▸ **Текст для чтения**
------------------------------

Чтение онлайн

ЖАНРЫ

История русской литературы: 90-е годы XX века: учебное пособие
Шрифт:

А вот стихотворение «Облом» из цикла «Альфа и омега на цепи», опубликованного на исходе 90-х годов (Наш современник. – 1999. – № 11):

Воробьям и синицам облом! Нынче царство бомжей и ворон. Поделили дворцы и помойки, С четырех наступая сторон, Захватили столицу и трон — Да и Кремль взяли после попойки. Батьковщина! Отчизна! Страна! Ты родному глаголу верна, Отчего же картавые Карлы Твоего отхлебнули вина? Отказалась от нас старина, У врагов на рогах наши лавры…

И в этом стихотворении, и еще больше в некоторых других стихах 90-х годов просматриваются следы педагогического влияния на поэта его учителя по Литературному

институту Юрия Кузнецова. Дело это естественное и нормальное, тем более что связь с творчеством Кузнецова проявляется не механически, как у «постмодернистов», а опосредованно и не мешает развитию чисто тюленевских интонаций. Игорь Тюленев с его гражданскими стихами, с его лирикой работает в литературе, изживает некоторые стилистические неровности своего раннего творчества и продолжает вызывать искренний читательский интерес.

В конце 90-х неожиданно ушел из жизни Геннадий Касмынин.

Касмынин Геннадий Григорьевич(1948–1998) – поэт, автор книг «Горький клевер» (1975), «Грибница» (1979), «Вещий камень» (1981) и др. Работал заведующим отделом в журнале «Наш современник». Жил в Звенигороде и Москве.

В 1996 году журнал «Наш современник» издал его новую книгу «Гнездо перепелки».

------------------------------

▸ **Перечень записей**
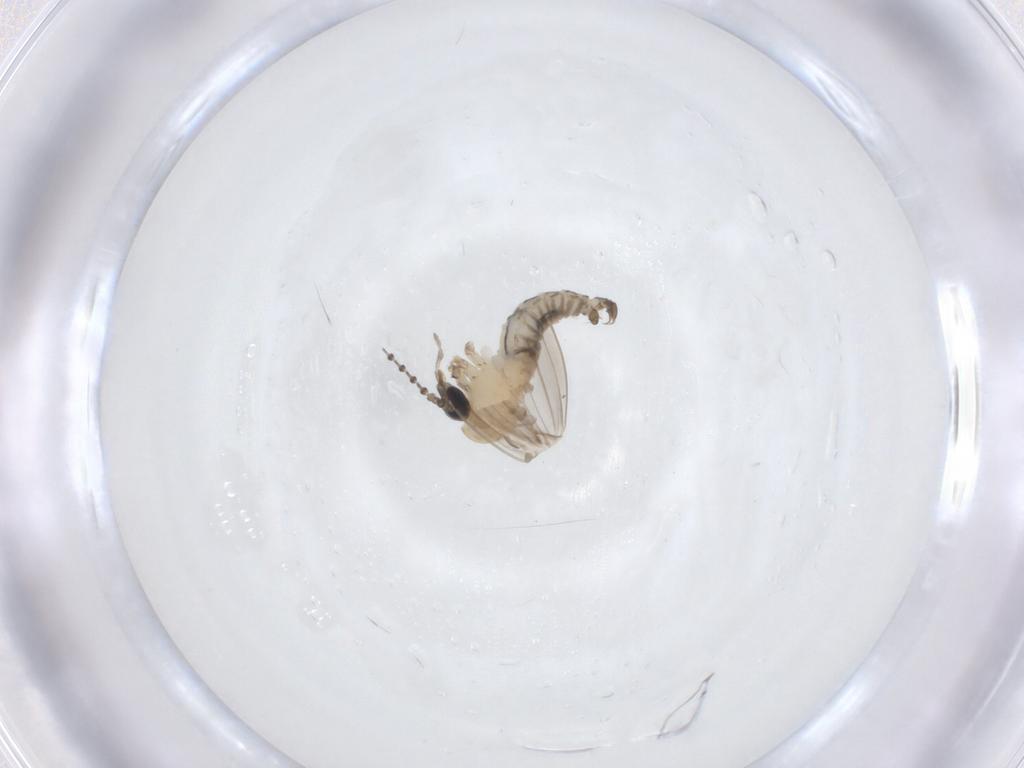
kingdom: Animalia
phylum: Arthropoda
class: Insecta
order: Diptera
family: Psychodidae
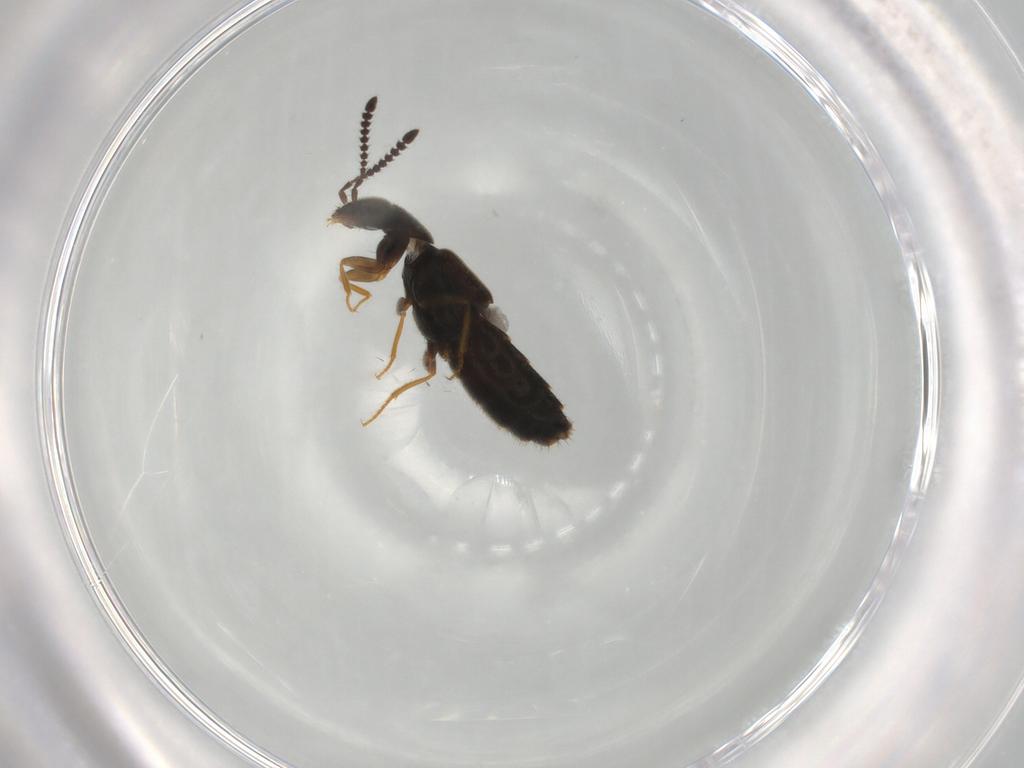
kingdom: Animalia
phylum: Arthropoda
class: Insecta
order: Coleoptera
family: Staphylinidae
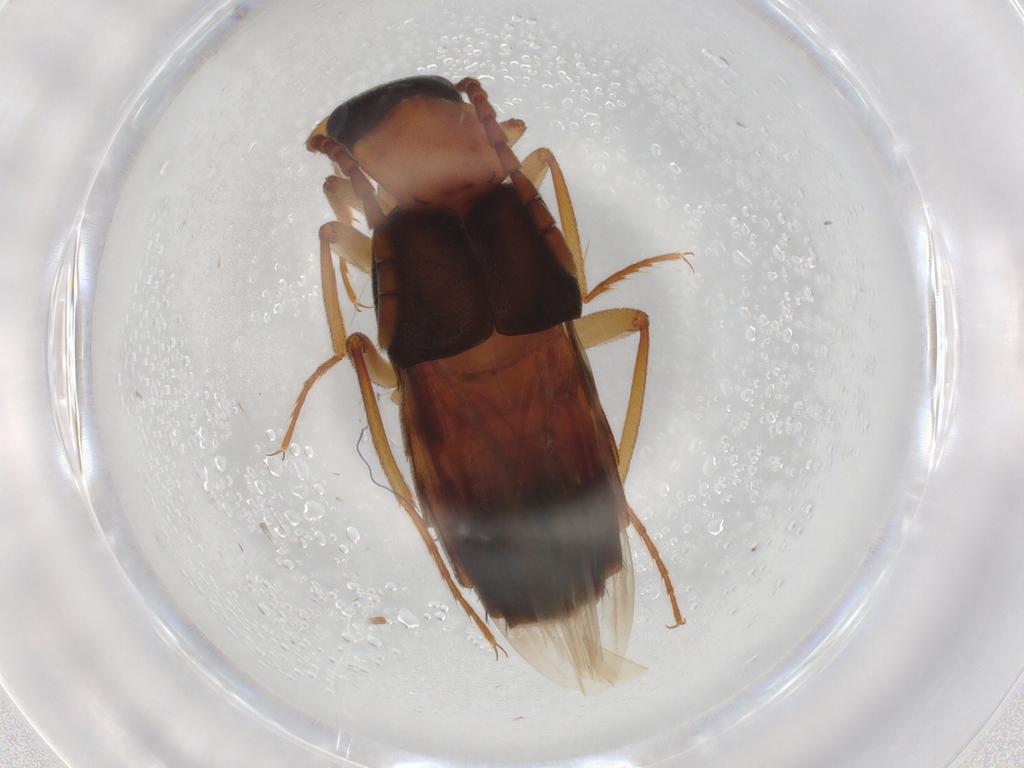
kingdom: Animalia
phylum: Arthropoda
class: Insecta
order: Coleoptera
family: Staphylinidae
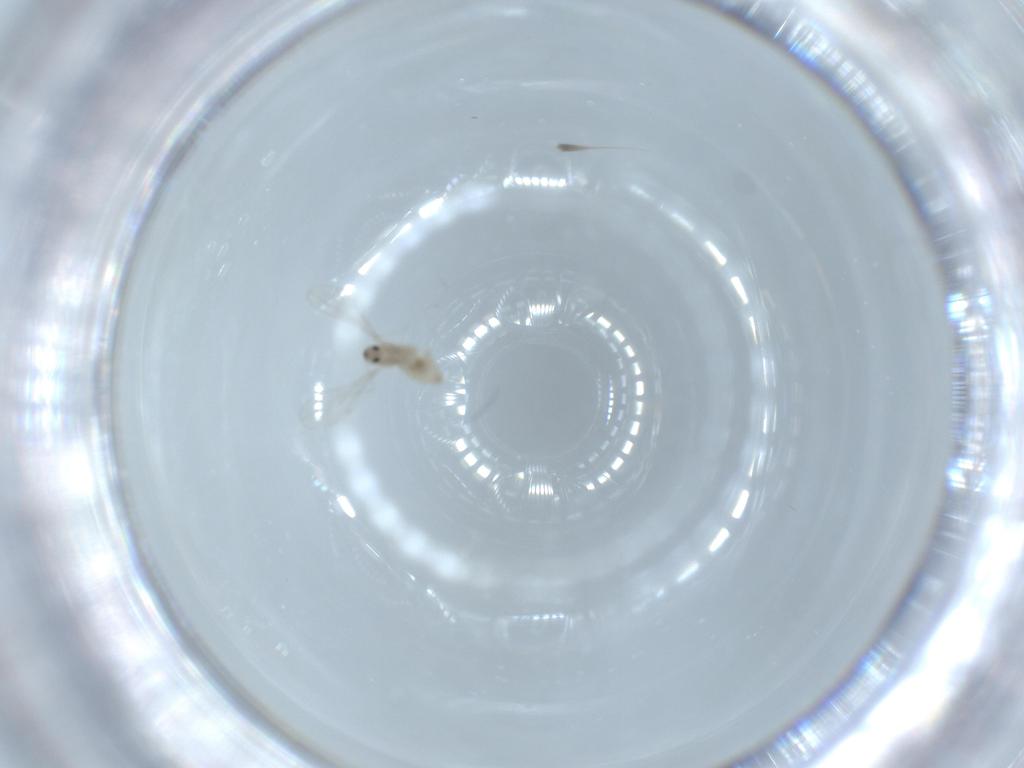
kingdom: Animalia
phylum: Arthropoda
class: Insecta
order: Diptera
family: Cecidomyiidae
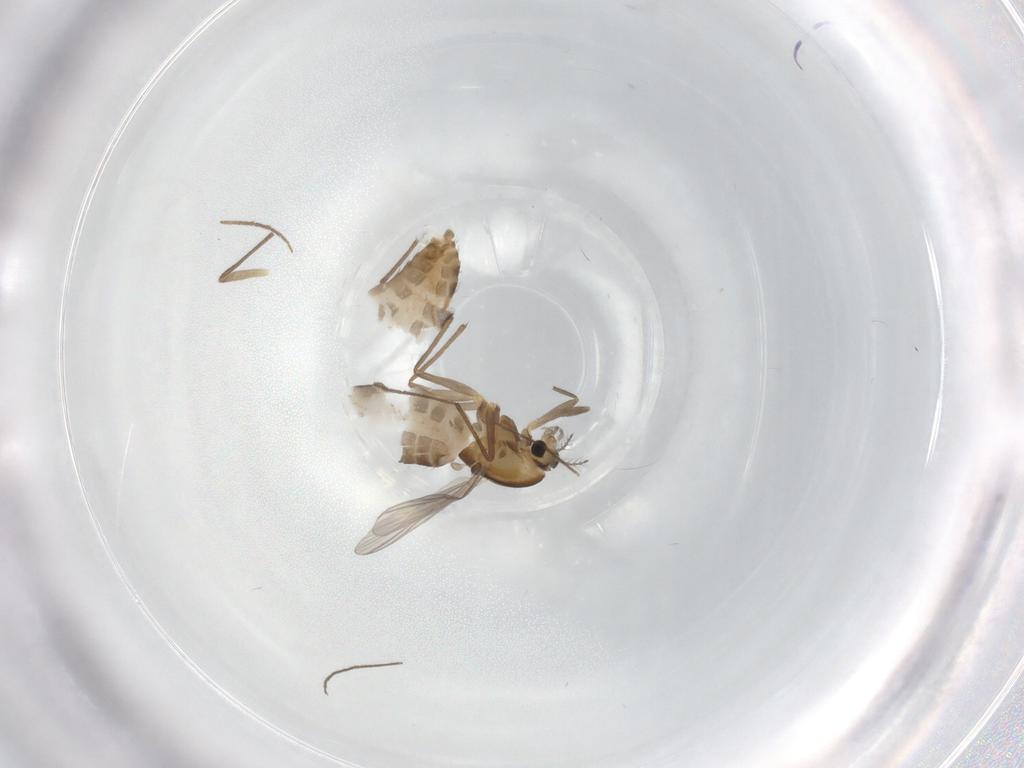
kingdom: Animalia
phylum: Arthropoda
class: Insecta
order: Diptera
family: Chironomidae
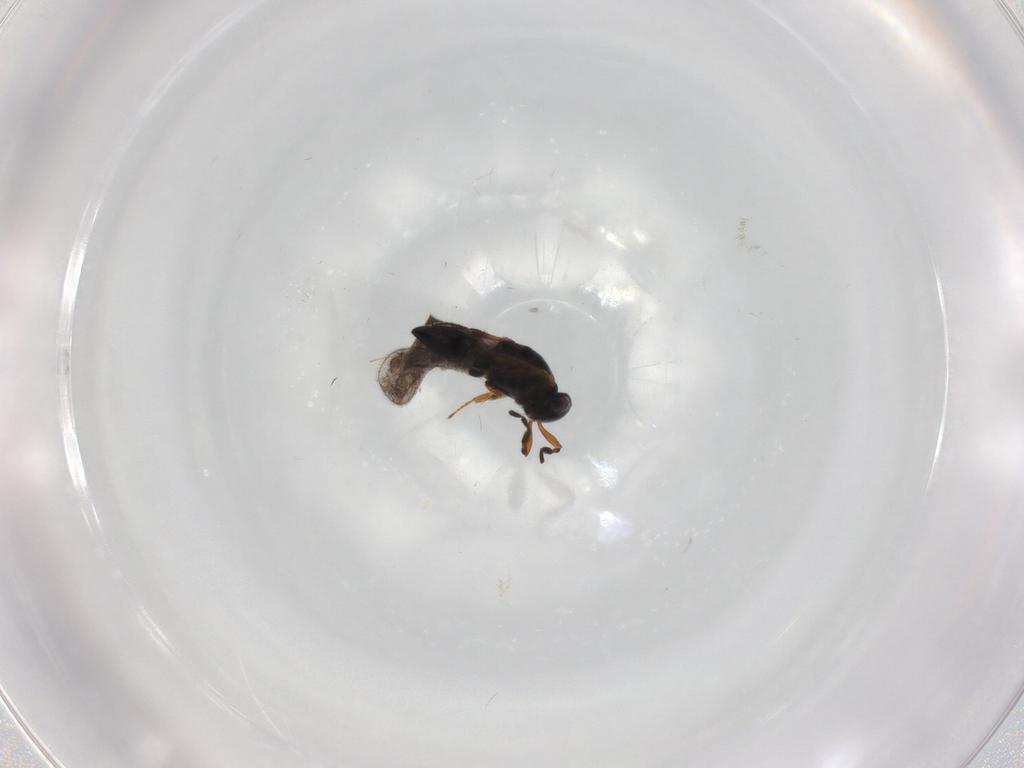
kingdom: Animalia
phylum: Arthropoda
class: Insecta
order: Hymenoptera
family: Platygastridae
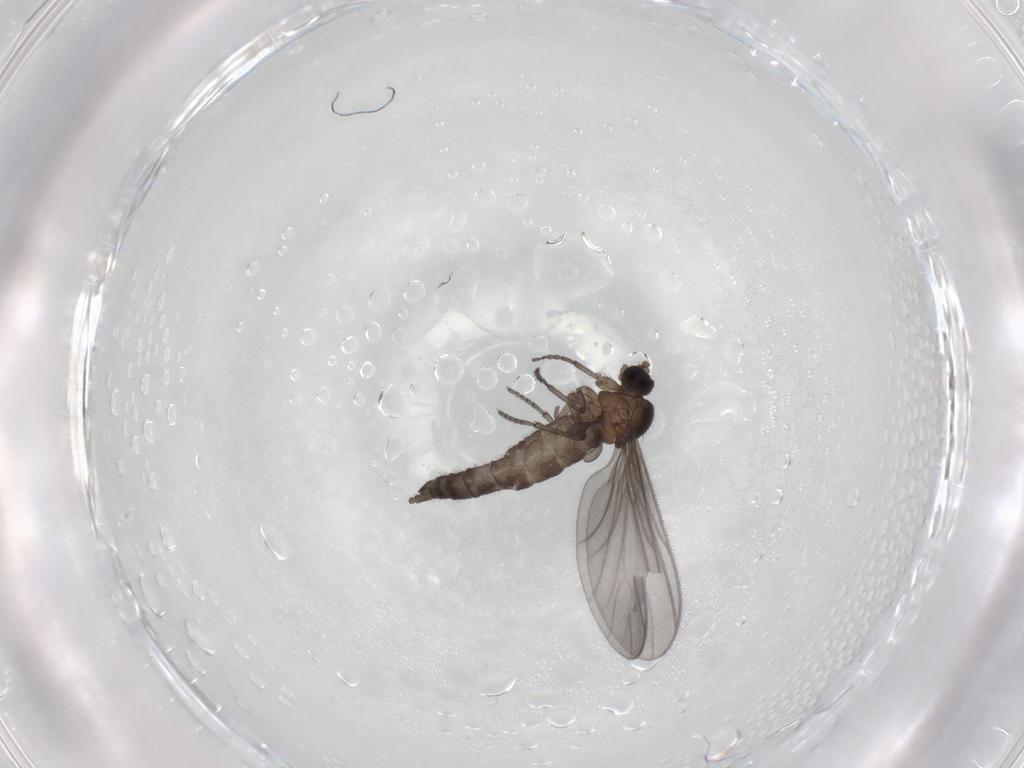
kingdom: Animalia
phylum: Arthropoda
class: Insecta
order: Diptera
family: Sciaridae
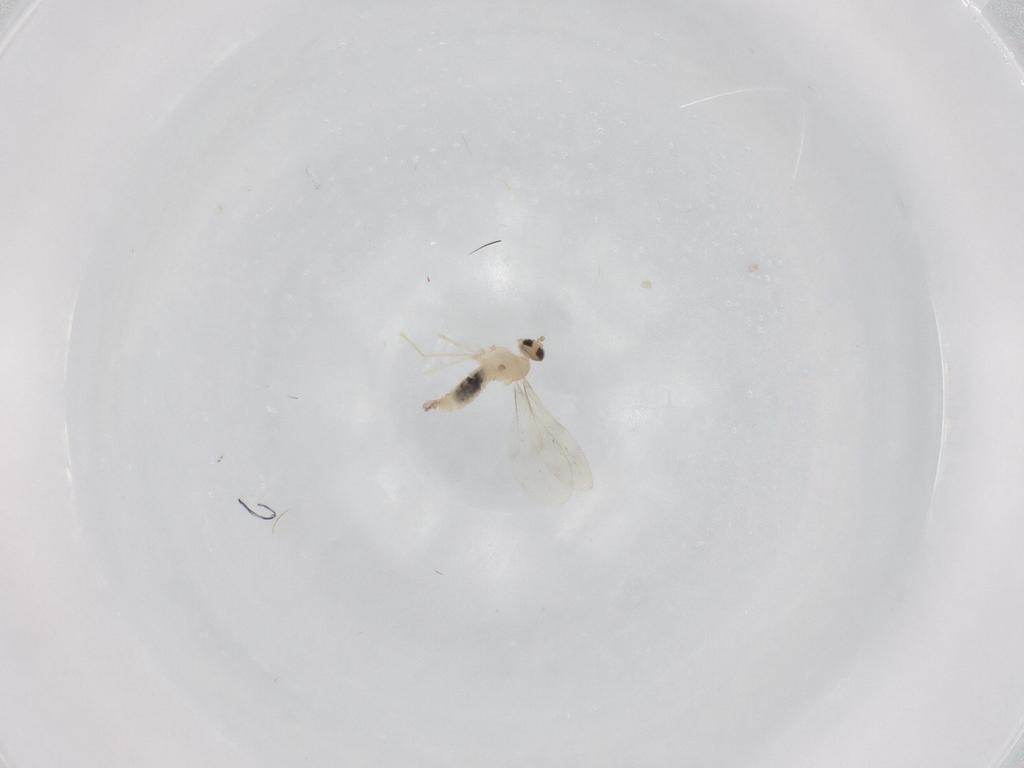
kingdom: Animalia
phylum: Arthropoda
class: Insecta
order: Diptera
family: Cecidomyiidae
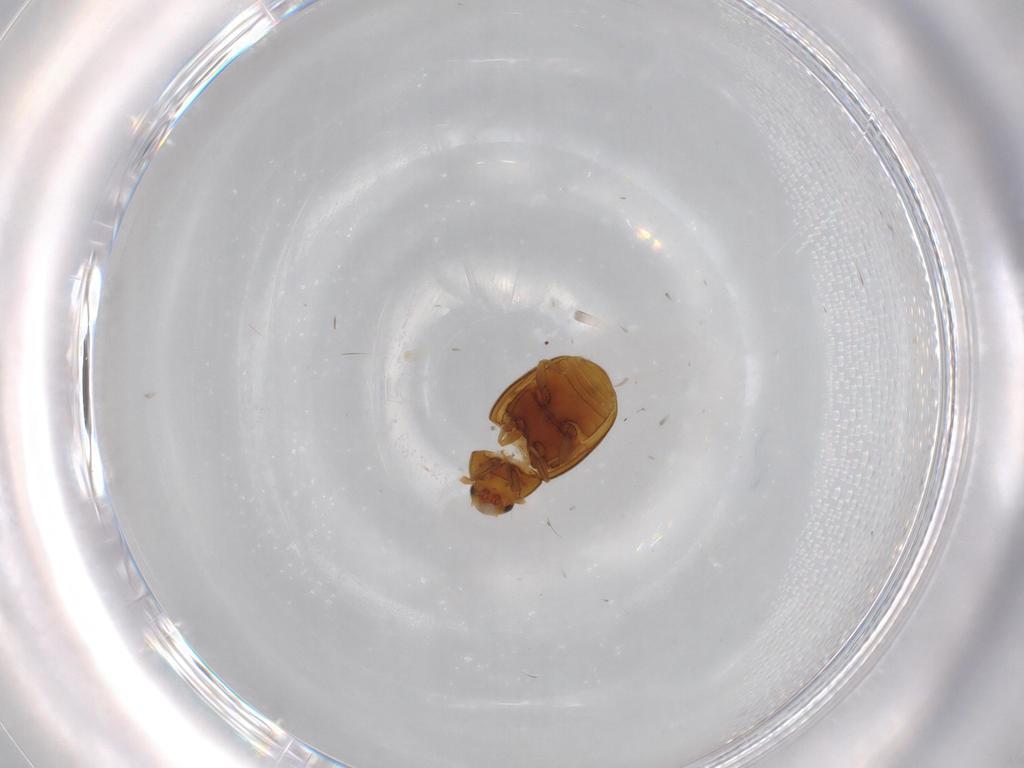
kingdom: Animalia
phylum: Arthropoda
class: Insecta
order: Coleoptera
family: Coccinellidae
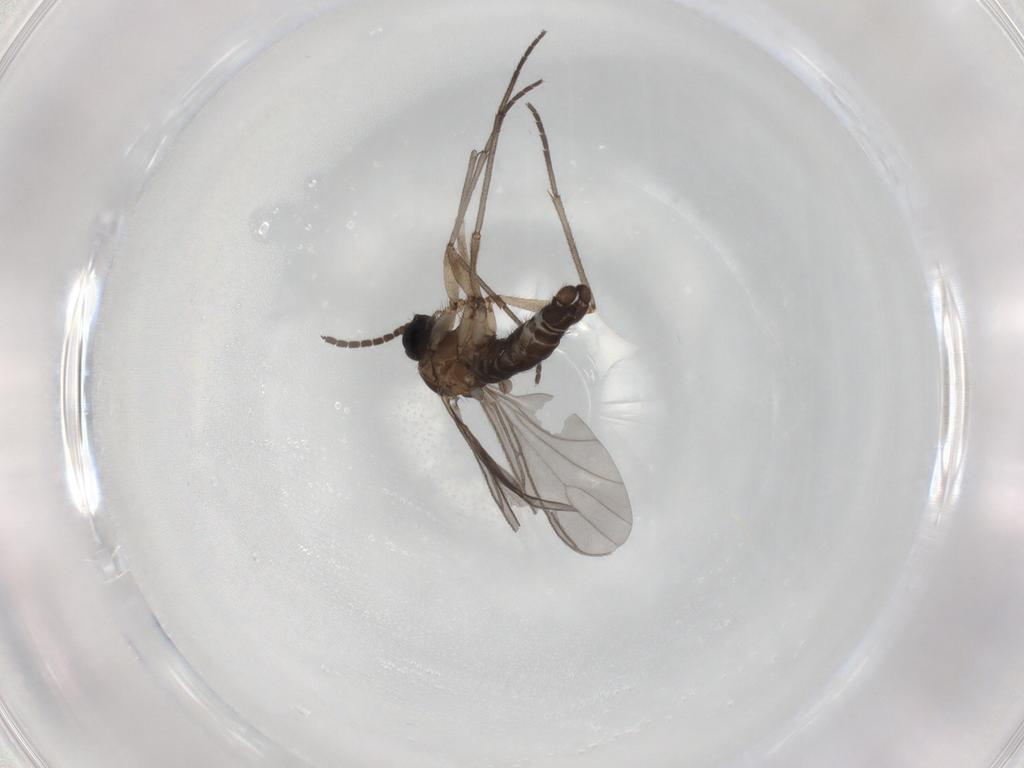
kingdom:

------------------------------

▸ **Задания**
- A) Проверьте по отрывку о русской литературе 90-х годов, верны ли утверждения: (i) стихотворение «Облом» было напечатано в журнале «Наш современник» в 1999 году; (ii) Геннадий Касмынин работал в журнале «Новый мир»; (iii) книга «Гнездо перепелки» вышла в 1996 году. На каждое ответьте «да» или «нет» и приведите точной цитатой слова текста, которые это решают.
- B) Перепишите без изменений часть отрывка о русской литературе 90-х годов от слов «Касмынин Геннадий Григорьевич(1948–1998)» до слов «Звенигороде и Москве.» включительно.
- C) Допишите продолжение отрывка о русской литературе 90-х годов, начав сразу после его последнего предложения.

▸ **Ответы по порядку**
- A)
(i) Да: «(Наш современник. – 1999. – № 11)».
(ii) Нет: «Работал заведующим отделом в журнале «Наш современник»».
(iii) Да: «В 1996 году журнал «Наш современник» издал его новую книгу «Гнездо перепелки»».

- B)
Касмынин Геннадий Григорьевич(1948–1998) – поэт, автор книг «Горький клевер» (1975), «Грибница» (1979), «Вещий камень» (1981) и др. Работал заведующим отделом в журнале «Наш современник». Жил в Звенигороде и Москве.

- C)
В юности мы, ровесники, были товарищами, и автор этих строк любил ездить к нему в старинный Звенигород, где он жил среди простых людей, не имеющих никакого отношения к литературе, но зато прямодушных и бесхитростных. Касмынин считал себя учеником поэта Николая Старшинова, да и являлся таковым фактически, когда учился в Литературном институте им. А. М. Горького. Ранние его стихи, по преимуществу имевшие характер личной лирики, отличались и достоинствами и недостатками, аналогичными достоинствам и недостаткам произведений Старшинова. Однако тот, будучи долгие годы главным редактором выходившего в СССР альманаха «Поэзия», активно продвигал Касмынина и других своих учеников в печать, сыграв в их творческих судьбах весьма важную роль. Известно, как искренне Касмынин был ему за это благодарен.

В 90-е годы характер творчества Г. Касмынина заметно изменился. Он оставил после себя (неожиданно погибнув от сердечной недостаточности) стихи гражданско-публицистического звучания:

Родился я и под иконой, И под портретами вождей, Страны Советов сын законный, Ее мучительных идей, Ее войны и недорода, Великих строек и тюрьмы… Такого не было народа, Как вы да я, да вместе мы.

(«Природа влажных полнозвучий…»)

Народ, обманутый под эгидой «перестройки» своими сладкоголосыми лидерами, проявил, однако, огромное чувство ответственности как народ крупнейшей страны планеты, ядерной державы, и не запалил «красного петуха» гражданской войны на своей гигантской территории. Напрашивается пушкинское выражение: народ безмолвствует. До поры:

Луна пройдет положенные фазы, И солнце не потухнет через год, И только не могу представить фразы, Что скажет завтра медленный народ. ‹…› Об этом я раздумывал под вечер, Следя за угасаньем облаков, А ночью вдруг поднялся страшный ветер… И крыши поснимал с особняков!

(«Ветер»)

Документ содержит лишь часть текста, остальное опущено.